Storrs interacted – corresponded, met and worked – with everyone – the list of royalty, aristocracy, premiers, politicians, generals, diplomats, adventurers, artists and thinkers is a name-droppers who’s who of 20th century history, worth the read for that alone – but Storrs is no name dropper. Tremendous wit and insight. By way merely of example, a wonderful exposition of his equally wonderful relationship with the much-maligned Kitchener. In our context here you need to know he was in 1917 the first British Governor of Jerusalem (and the putative Palestine, after Balfour, but before the British Mandate) immediately after Allenby had ended 80 years of Turkish rule there. The holy city of the holy land shared with the three Abrahamic religions. Fancy the job? But Storrs had similar periods of responsibility, not to mention power, in London, Cairo, Baghdad and Cyprus too.

Fascinating career, of a fascinating person, in a fascinating period of history – in his own words.

Local petitions were no less ingenuous. I had been appointed not three days before I received from an Orthodox [Christian] Arab an appeal clearly intended to combine a recognition of British conventions with a delicate personal flattery. “I do beseech Your Excellency to grant my request, for the sake of J. Christ, Esq. : a gentleman whom Your Honour so closely resembles.”

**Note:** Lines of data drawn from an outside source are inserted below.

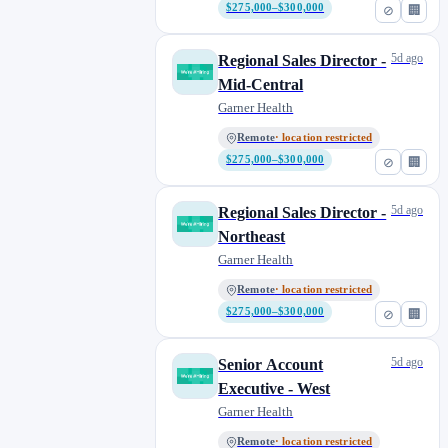
$275,000–$300,000
⊘
🏢
5d ago
Regional Sales Director -
Mid-Central
Garner Health
Remote
· location restricted
$275,000–$300,000
⊘
🏢
5d ago
Regional Sales Director -
Northeast
Garner Health
Remote
· location restricted
$275,000–$300,000
⊘
🏢
5d ago
Senior Account
Executive - West
Garner Health
Remote
· location restricted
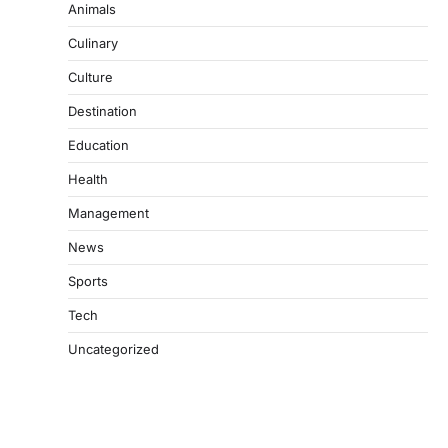
Animals
Culinary
Culture
Destination
Education
Health
Management
News
Sports
Tech
Uncategorized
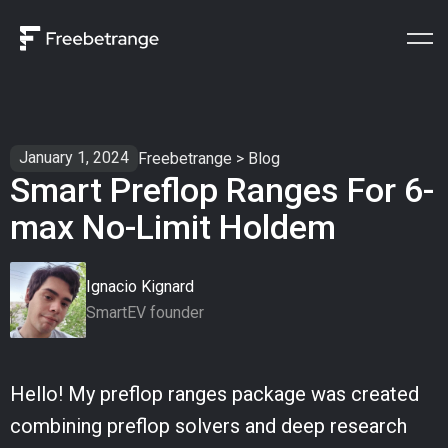
January 1, 2024
Freebetrange
>
Blog
Smart Preflop Ranges For 6-
max No-Limit Holdem
Ignacio Kignard
SmartEV founder
Hello! My preflop ranges package was created
combining preflop solvers and deep research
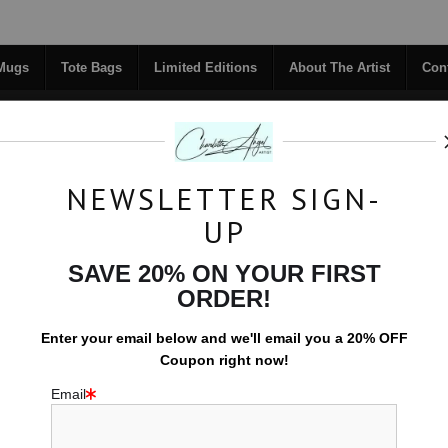
Midyear (Virtual) Trunk Show — Use code TRUNKSHOW for 30% off!
 Mugs
Tote Bags
Limited Editions
About The Artist
Con
NEWSLETTER SIGN-
RIGINALS
COFFEE MUGS
TOTE BAGS
UP
TACT
FAQ
NEW - FLORALS
SAVE 20% ON YOUR FIRST
ORDER!
Tote Bags
>
Moon Path Reflected
Enter your email below and
w
e'll
email you a 20% OFF
Coupon right now!
Email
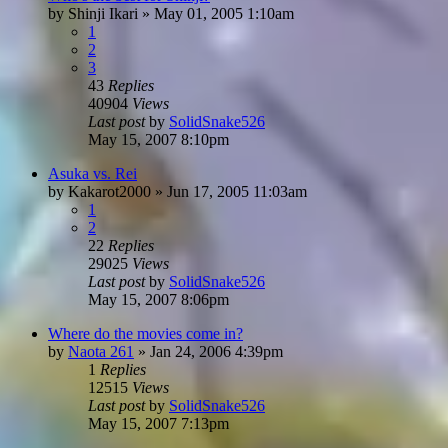
by
Shinji Ikari
»
May 01, 2005 1:10am
1
2
3
43
Replies
40904
Views
Last post
by
SolidSnake526
May 15, 2007 8:10pm
Asuka vs. Rei
by
Kakarot2000
»
Jun 17, 2005 11:03am
1
2
22
Replies
29025
Views
Last post
by
SolidSnake526
May 15, 2007 8:06pm
Where do the movies come in?
by
Naota 261
»
Jan 24, 2006 4:39pm
1
Replies
12515
Views
Last post
by
SolidSnake526
May 15, 2007 7:13pm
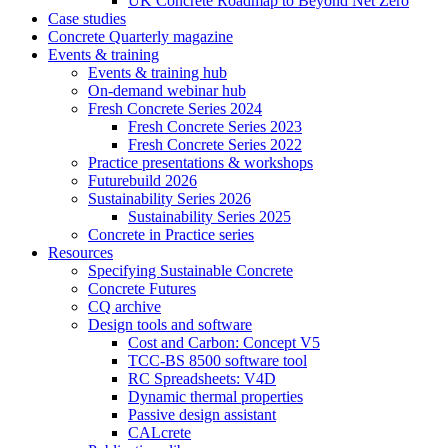
UK Concrete Roadmap to Beyond Net Zero
Case studies
Concrete Quarterly magazine
Events & training
Events & training hub
On-demand webinar hub
Fresh Concrete Series 2024
Fresh Concrete Series 2023
Fresh Concrete Series 2022
Practice presentations & workshops
Futurebuild 2026
Sustainability Series 2026
Sustainability Series 2025
Concrete in Practice series
Resources
Specifying Sustainable Concrete
Concrete Futures
CQ archive
Design tools and software
Cost and Carbon: Concept V5
TCC-BS 8500 software tool
RC Spreadsheets: V4D
Dynamic thermal properties
Passive design assistant
CALcrete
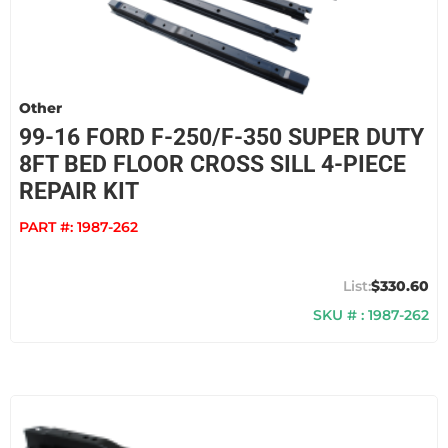
Other
99-16 FORD F-250/F-350 SUPER DUTY
8FT BED FLOOR CROSS SILL 4-PIECE
REPAIR KIT
PART #:
1987-262
$330.60
SKU # : 1987-262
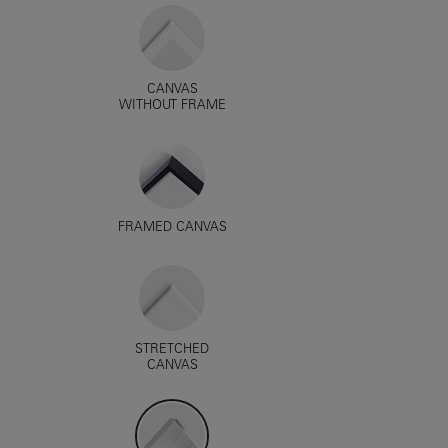
CANVAS
WITHOUT FRAME
FRAMED CANVAS
STRETCHED
CANVAS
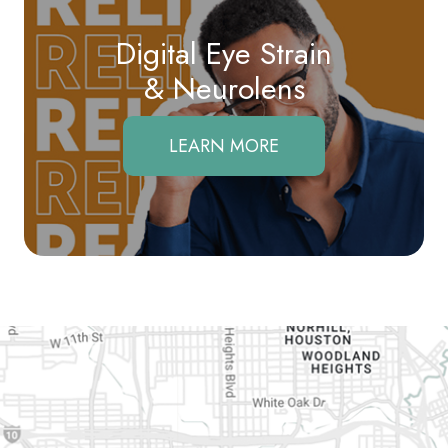
Digital Eye Strain
​​​​​​​& Neurolens
LEARN MORE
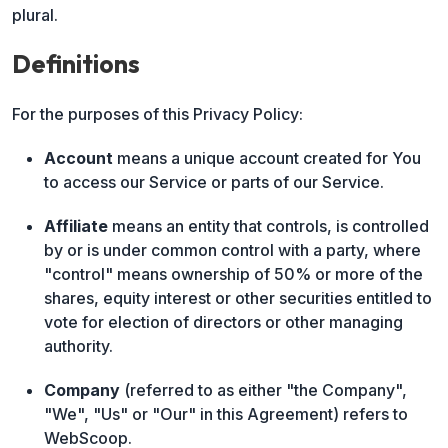
plural.
Definitions
For the purposes of this Privacy Policy:
Account
means a unique account created for You
to access our Service or parts of our Service.
Affiliate
means an entity that controls, is controlled
by or is under common control with a party, where
"control" means ownership of 50% or more of the
shares, equity interest or other securities entitled to
vote for election of directors or other managing
authority.
Company
(referred to as either "the Company",
"We", "Us" or "Our" in this Agreement) refers to
WebScoop.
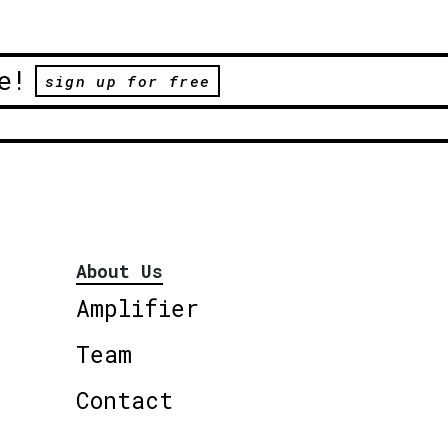
e!
sign up for free
About Us
Amplifier
Team
Contact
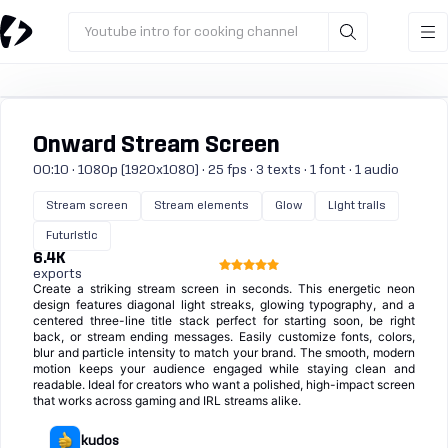
Youtube intro for cooking channel
Onward Stream Screen
00:10 · 1080p (1920x1080) · 25 fps · 3 texts · 1 font · 1 audio
Stream screen
Stream elements
Glow
Light trails
Futuristic
6.4K
exports
Create a striking stream screen in seconds. This energetic neon
design features diagonal light streaks, glowing typography, and a
centered three-line title stack perfect for starting soon, be right
back, or stream ending messages. Easily customize fonts, colors,
blur and particle intensity to match your brand. The smooth, modern
motion keeps your audience engaged while staying clean and
readable. Ideal for creators who want a polished, high-impact screen
that works across gaming and IRL streams alike.
kudos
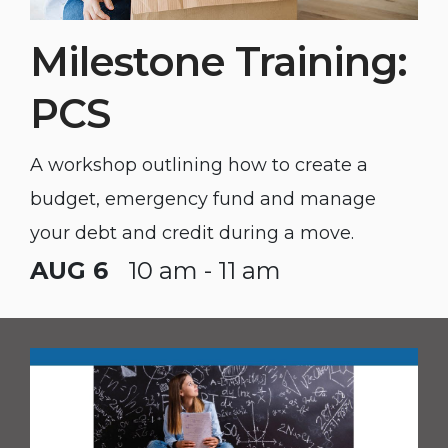
Milestone Training:
PCS
A workshop outlining how to create a
budget, emergency fund and manage
your debt and credit during a move.
AUG 6
10 am - 11 am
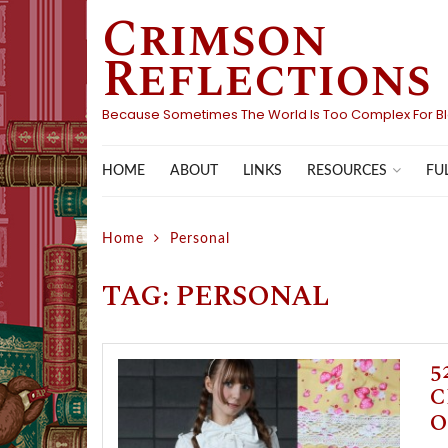
Crimson
Skip
to
Reflections
content
Because Sometimes The World Is Too Complex For B
HOME
ABOUT
LINKS
FU
RESOURCES
Home
Personal
TAG:
PERSONAL
5
C
O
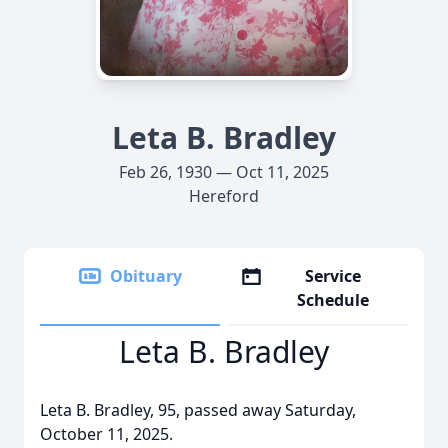
Leta B. Bradley
Feb 26, 1930 — Oct 11, 2025
Hereford
Obituary
Service
Schedule
Leta B. Bradley
Leta B. Bradley, 95, passed away Saturday,
October 11, 2025.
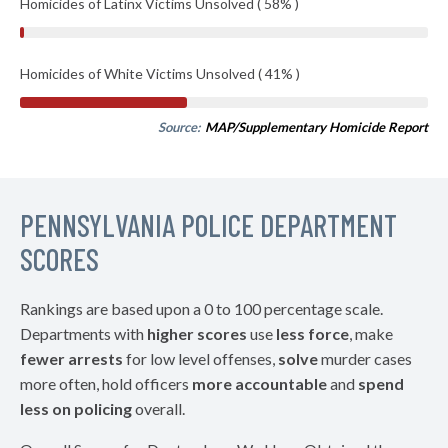
Homicides of Latinx Victims Unsolved ( 58% )
Homicides of White Victims Unsolved ( 41% )
Source:
MAP/Supplementary Homicide Report
PENNSYLVANIA POLICE DEPARTMENT
SCORES
Rankings are based upon a 0 to 100 percentage scale.
Departments with
higher scores
use
less force
, make
fewer arrests
for low level offenses,
solve
murder cases
more often, hold officers
more accountable
and
spend
less on policing
overall.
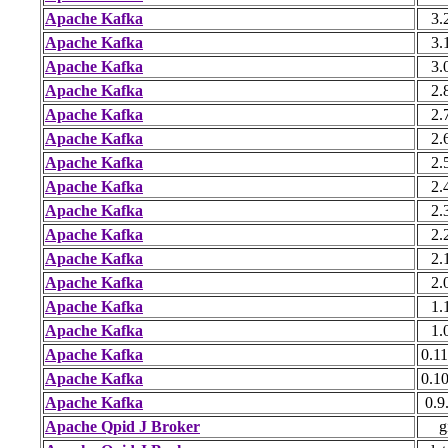
Apache Kafka
3.
Apache Kafka
3.
Apache Kafka
3.
Apache Kafka
2.
Apache Kafka
2.
Apache Kafka
2.
Apache Kafka
2.
Apache Kafka
2.
Apache Kafka
2.
Apache Kafka
2.
Apache Kafka
2.
Apache Kafka
2.
Apache Kafka
1.
Apache Kafka
1.
Apache Kafka
0.11
Apache Kafka
0.10
Apache Kafka
0.9
Apache Qpid J Broker
g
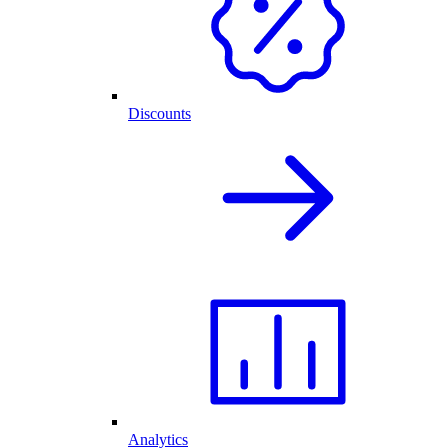
Discounts
Analytics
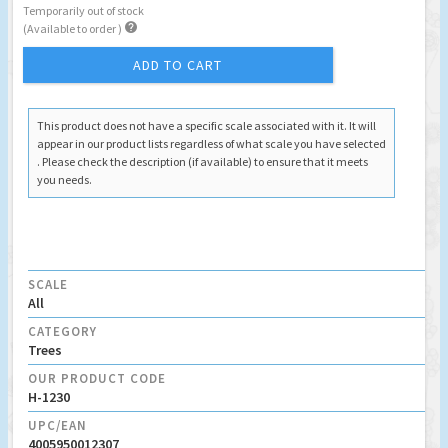
Temporarily out of stock

(Available to order )
ADD TO CART
This product does not have a specific scale associated with it. It will
appear in our product lists regardless of what scale you have selected
. Please check the description (if available) to ensure that it meets
you needs.
SCALE
All
CATEGORY
Trees
OUR PRODUCT CODE
H-1230
UPC/EAN
4005950012307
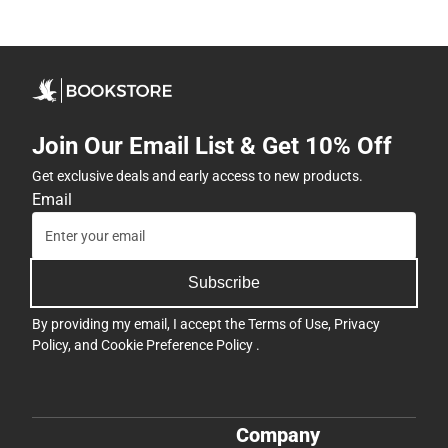
Join Our Email List & Get 10% Off
Get exclusive deals and early access to new products.
Email
Subscribe
By providing my email, I accept the
Terms of Use
,
Privacy
Policy
, and
Cookie Preference Policy
.
Company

So many good anecdotes in the historical narrative. Go read.


I recall where and when I first saw a copy of Orientations, and dipped into it.

I was working in Alexandria and the hotel, like many do, had a small library in the guest lounge. And, also like most such libraries, it was in general not very inspiring, a pretty random collection of donated travel guides and fictions, new and old, English, French and Arabic, but hey, this was Alexandria the home of libraries, where the new Alexandria library was nearing completion.

As a sometime amateur Lawrence scholar, I noticed the name Storrs on the spine of one blue-bound volume, though to be honest at that time I didn’t really appreciate the depth and significance of the connection. The aristocratic and clergy Cust / Storrs family heritage in the early chapters didn’t initially inspire or trigger much further connection to my interest, despite checking that the index did indeed include many Lawrence references later, one amongst the enormous list of names (see above).

I had noticed the book just a couple of days before the end of the assignment, and snatched only a couple of brief introductory reads, but with the promise of the later references, and being the kind of random hotel library it was, I thought – I may as well take it, might be interesting, they probably wouldn’t miss it. However, the staff had been so good to us, I felt just taking it wasn’t the thing to do. So I asked at reception if they’d mind if I took it, or if they wanted I could pay for it, add it to my bill as it were. “No sir, he replied. We have so few worthwhile books in our library so far, we really wouldn’t want to let it go.” Oh well, I thought no more about it.

Until I came across all the Storrs / Lawrence references in the Anderson book.